High School Vs. Club Sports–Which is Better?

Anaya Brown, senior at Lafayette High School and team mate on the Lady Generals´ Basketball team

Photographer N/A; Picture courtesy of the Lady Generals´ Twitter account

Anaya Brown, senior at Lafayette High School and team mate on the Lady Generals´ Basketball team

High school and club sports have always been widely discussed about which has the most benefits. As with most things, high school and club sports each have their own advantages and drawbacks. Some things to take into consideration are competition level, exposure to college coaches, and cost.

Club sport organizations construct teams based on skills, experience, and talent, so players often compete at a much higher level. Most college coaches attend club tournaments and showcases because these events allow them to evaluate significantly more athletes in one day and the talent level is generally higher than what they would see at a high school game. This is not to say that high school sports are not competitive. High school competition focuses on the opportunity to advance to a conference or state tournament over the course of the season through districts, regionals, and then state.

When taking into account the duration of a season, club sports are offered year round, making it great for athletes to consistently focus on skill development. The season usually lasts around nine months in contrast to high school sports, which only lasts two or three months. Since the club season lasts longer, it means that you play with the same team for longer, which in turn means better team chemistry and better bonded players.

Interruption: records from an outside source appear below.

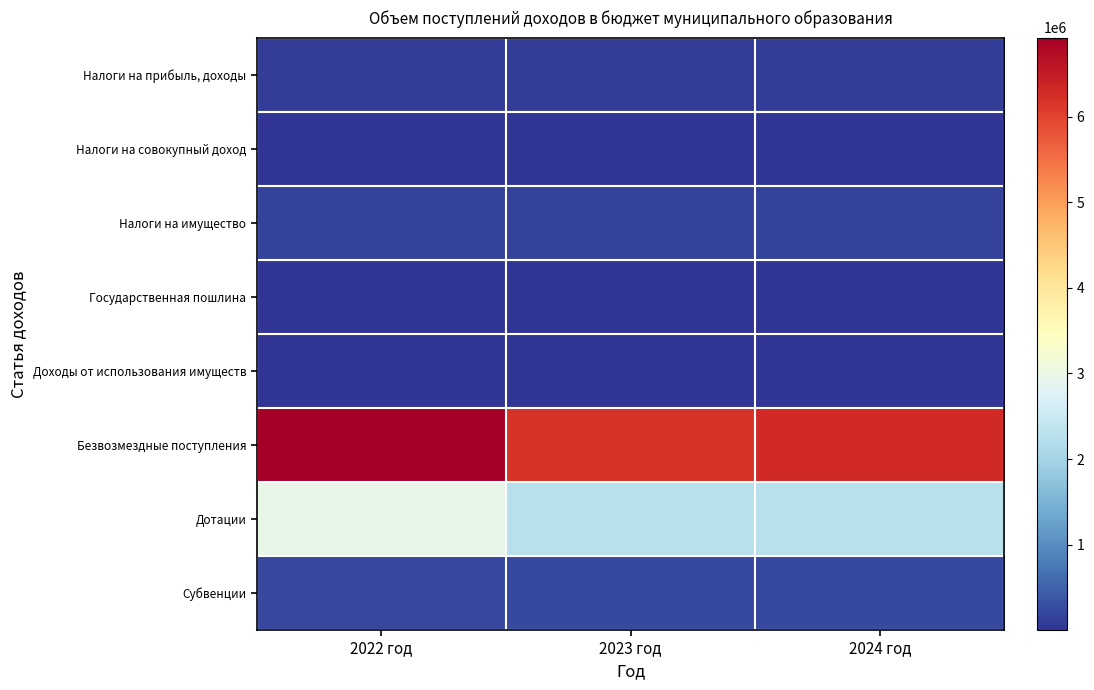

Reading right to left, what are all the values shown in this chart?

Налоги на прибыль, доходы: 2024 год=95000.0	2023 год=93000.0	2022 год=95000.0
Налоги на совокупный доход: 2024 год=2000.0	2023 год=2000.0	2022 год=2000.0
Налоги на имущество: 2024 год=143000.0	2023 год=141000.0	2022 год=138000.0
Государственная пошлина: 2024 год=3200.0	2023 год=3200.0	2022 год=3200.0
Доходы от использования имуществ: 2024 год=19375.0	2023 год=19375.0	2022 год=19375.0
Безвозмездные поступления: 2024 год=6324112.0	2023 год=6170745.0	2022 год=6923696.2
Дотации: 2024 год=2256190.0	2023 год=2254880.0	2022 год=2951640.0
Субвенции: 2024 год=230099.0	2023 год=222732.0	2022 год=215583.0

Several benefits of high school sports are the opportunity for leadership and growth, sense of school pride and representation, and making friends and bonding with people who you can also connect with during school. There’s also a possibility you may letter in your sport, meaning that you receive a symbol, usually a cloth initial that is typically the first letter of the name of your school. It represents the hard work and the milestone achievement of students who have made the varsity sport team.

Lucy Griffeth, a sophomore lacrosse player at Lafayette High School says that when it comes to the drawbacks of high school sports, “You only play local schools that are at the same caliber.” This means that high schools mainly compete against schools in the same area who are most likely on the same level, so it’s less of a challenge and easier competition which is not as productive for growth and development. Emily Walsh, a sophomore soccer player at Dunbar High School says, “The drawbacks of high school sports are having a shorter season and not being able to travel and showcase your skills to coaches from other places. The drawbacks of club sports are not practicing as often and not always having a good field to practice on.”

As for expenses, club sports will always be more costly because of the higher level of staff and coaching, equipment, uniform kits, traveling, and season duration. Not to mention, high school sports are often paid for through fundraising, or funded by the school, owing to the belief that every high school student should have the opportunity to play high school sports.

It is very possible to play both high school and club sports, in fact most serious athletes do, but when choosing one over the other it all depends on how committed you are, how long you want your season to be, and if you plan to continue your athletic career after high school and through college.